# Eve ship lap repair under metal roof? Pro advice help



## Dsmartin (Jun 22, 2021)

Hello. I’ve had two contractors come out for quotes. One said they can remove the metal roof, replace/repair bad ship lap and reinstall existing metal roof. Another said he wouldn’t do it because you should reinstall new metal roof where it was removed and the roof is 30 years old and does not have replacement pieces. He mentioned the metal will bend when removing so it should not be reused..


Some of the damage is termite so im curious if I can just treat it and fill it since there is no water intrusion?

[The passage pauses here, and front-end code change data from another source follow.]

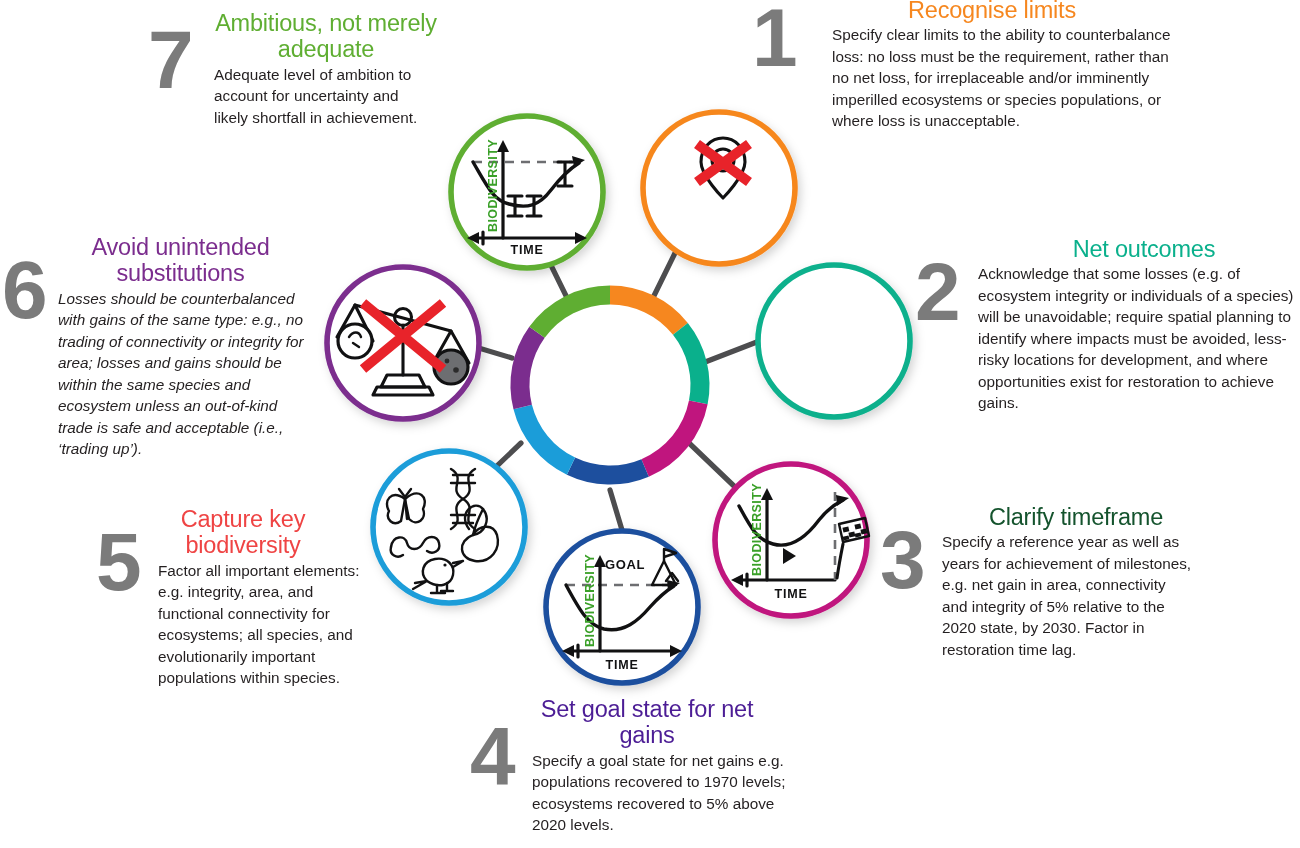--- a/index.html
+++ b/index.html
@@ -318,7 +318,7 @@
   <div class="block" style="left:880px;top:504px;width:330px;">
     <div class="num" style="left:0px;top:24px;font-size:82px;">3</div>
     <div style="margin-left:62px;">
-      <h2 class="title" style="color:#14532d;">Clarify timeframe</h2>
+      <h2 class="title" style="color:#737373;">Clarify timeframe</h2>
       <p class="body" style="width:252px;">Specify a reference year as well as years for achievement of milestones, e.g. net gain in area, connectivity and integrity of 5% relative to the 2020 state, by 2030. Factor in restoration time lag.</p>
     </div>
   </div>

Would like to hear any other professionals thoughts.

Thanks


----------



## roofermann (Jul 7, 2012)

IMO, it's a crap shoot when trying to remove something and then re-use it. Possible to do, sure but with an older style like that no way to get any replacement pieces if and when needed. As for "filling", I saw an episode of This Old House where they used an epoxy mixture to fill and repair old widow sills.


----------



## Dsmartin (Jun 22, 2021)

roofermann said:


> IMO, it's a crap shoot when trying to remove something and then re-use it. Possible to do, sure but with an older style like that no way to get any replacement pieces if and when needed. As for "filling", I saw an episode of This Old House where they used an epoxy mixture to fill and repair old widow sills.


Thanks for your input!


----------



## blackburnroofer (Jun 25, 2021)

roofermann said:


> IMO, it's a crap shoot when trying to remove something and then re-use it. Possible to do, sure but with an older style like that no way to get any replacement pieces if and when needed. As for "filling", I saw an episode of This Old House where they used an epoxy mixture to fill and repair old widow sills.



I completely agree. 

There is also that challenge with control once termite damage has started. We are yet to see effective post termite damage treatment. Treatment during installation has been the most effective.


----------